What are the most famous paintings at the Musée d'Orsay?

Manet's Olympia and Luncheon on the Grass, Renoir's Bal du moulin de la Galette, Monet's Poppies and Gare Saint-Lazare, Van Gogh's self-portrait, Courbet's The Origin of the World, Millet's The Angelus and Degas's Little Dancer.

How many works does the Musée d'Orsay hold?

The collections exceed 78,000 works, of which around 4,500 are on display: paintings, sculptures, photographs, decorative arts and architecture, covering the period 1848–1914.

Is the Mona Lisa at the Musée d'Orsay?

No, the Mona Lisa is at the Louvre, across the Seine. Orsay picks up chronologically where the Louvre leaves off: art from 1848 to 1914, with Impressionism front and center.

Can you photograph the paintings?

Yes, without flash, for private use, in the permanent collections. Selfie sticks are banned, and some temporary exhibitions may restrict photography.
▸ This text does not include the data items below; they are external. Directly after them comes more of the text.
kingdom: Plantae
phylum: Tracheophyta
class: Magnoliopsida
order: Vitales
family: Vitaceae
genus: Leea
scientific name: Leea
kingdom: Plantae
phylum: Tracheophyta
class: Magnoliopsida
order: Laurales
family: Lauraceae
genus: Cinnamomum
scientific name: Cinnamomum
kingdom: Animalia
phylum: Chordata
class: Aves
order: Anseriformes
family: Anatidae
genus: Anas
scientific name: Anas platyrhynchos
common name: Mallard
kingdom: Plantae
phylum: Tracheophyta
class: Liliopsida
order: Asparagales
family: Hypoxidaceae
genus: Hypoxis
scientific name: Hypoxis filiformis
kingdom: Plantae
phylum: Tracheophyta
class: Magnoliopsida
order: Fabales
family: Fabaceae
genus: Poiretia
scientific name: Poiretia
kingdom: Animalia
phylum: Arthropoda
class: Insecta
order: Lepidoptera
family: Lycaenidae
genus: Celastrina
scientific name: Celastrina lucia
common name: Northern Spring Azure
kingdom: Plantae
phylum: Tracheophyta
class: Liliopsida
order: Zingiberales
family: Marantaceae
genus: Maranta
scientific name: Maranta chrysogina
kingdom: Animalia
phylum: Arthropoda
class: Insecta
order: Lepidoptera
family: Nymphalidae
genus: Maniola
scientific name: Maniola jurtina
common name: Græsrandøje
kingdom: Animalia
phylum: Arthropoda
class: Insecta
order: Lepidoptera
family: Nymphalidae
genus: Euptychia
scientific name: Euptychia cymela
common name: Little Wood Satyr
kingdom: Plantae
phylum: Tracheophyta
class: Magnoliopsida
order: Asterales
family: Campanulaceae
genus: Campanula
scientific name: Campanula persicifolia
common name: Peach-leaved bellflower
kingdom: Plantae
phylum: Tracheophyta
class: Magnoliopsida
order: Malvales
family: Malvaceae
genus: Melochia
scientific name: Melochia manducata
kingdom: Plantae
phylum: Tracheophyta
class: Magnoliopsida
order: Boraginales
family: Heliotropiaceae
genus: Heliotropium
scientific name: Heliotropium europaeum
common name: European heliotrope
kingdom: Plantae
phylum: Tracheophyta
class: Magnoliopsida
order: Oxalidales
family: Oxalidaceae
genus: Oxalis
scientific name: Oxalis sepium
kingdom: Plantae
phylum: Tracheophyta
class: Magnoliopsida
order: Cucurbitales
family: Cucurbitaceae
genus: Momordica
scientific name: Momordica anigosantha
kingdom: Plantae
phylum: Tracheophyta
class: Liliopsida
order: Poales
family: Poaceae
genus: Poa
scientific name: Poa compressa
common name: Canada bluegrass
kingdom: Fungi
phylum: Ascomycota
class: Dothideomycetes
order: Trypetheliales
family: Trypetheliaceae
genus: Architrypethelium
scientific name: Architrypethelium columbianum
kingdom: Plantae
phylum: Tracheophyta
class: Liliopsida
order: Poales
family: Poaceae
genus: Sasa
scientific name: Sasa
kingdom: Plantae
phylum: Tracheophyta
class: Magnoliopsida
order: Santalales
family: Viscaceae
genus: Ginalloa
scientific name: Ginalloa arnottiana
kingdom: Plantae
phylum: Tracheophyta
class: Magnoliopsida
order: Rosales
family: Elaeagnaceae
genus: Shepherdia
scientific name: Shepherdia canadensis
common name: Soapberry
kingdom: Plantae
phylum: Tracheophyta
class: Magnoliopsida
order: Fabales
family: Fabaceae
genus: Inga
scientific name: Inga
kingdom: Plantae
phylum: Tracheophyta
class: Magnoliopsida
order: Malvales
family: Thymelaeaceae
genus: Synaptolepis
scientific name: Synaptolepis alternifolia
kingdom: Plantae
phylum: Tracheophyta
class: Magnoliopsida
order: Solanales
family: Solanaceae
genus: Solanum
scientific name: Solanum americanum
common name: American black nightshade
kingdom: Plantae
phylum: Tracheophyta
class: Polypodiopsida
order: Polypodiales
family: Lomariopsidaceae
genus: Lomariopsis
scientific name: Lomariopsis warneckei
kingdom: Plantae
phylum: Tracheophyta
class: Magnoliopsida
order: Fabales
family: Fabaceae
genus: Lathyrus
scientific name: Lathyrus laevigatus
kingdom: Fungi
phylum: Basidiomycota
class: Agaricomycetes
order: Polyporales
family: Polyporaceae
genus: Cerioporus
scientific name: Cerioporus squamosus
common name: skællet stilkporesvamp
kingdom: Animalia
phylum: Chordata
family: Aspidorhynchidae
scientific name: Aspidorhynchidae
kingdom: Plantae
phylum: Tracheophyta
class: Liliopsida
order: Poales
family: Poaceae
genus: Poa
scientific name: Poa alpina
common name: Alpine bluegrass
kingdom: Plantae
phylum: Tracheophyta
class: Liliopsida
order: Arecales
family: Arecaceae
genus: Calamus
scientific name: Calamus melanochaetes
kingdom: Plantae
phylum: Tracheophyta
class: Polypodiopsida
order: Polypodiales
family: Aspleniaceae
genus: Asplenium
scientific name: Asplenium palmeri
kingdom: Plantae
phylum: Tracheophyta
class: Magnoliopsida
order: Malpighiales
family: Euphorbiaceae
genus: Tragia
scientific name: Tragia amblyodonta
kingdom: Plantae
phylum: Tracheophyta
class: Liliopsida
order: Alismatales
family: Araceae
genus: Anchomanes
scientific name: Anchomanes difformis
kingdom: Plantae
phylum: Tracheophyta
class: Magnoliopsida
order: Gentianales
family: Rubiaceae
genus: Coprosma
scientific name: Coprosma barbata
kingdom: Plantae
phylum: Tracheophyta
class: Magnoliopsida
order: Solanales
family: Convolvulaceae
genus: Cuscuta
Where is The Origin of the World displayed?

On the ground floor, in the Courbet rooms. The painting is shown with no age restriction, among the other canvases by the master of Ornans.

Which floor should you prioritize if you only have an hour?

The fifth: the Impressionist gallery concentrates Manet, Monet, Renoir, Degas and Cézanne. Head straight up at opening time, then come back down via the Van Gogh gallery if time allows.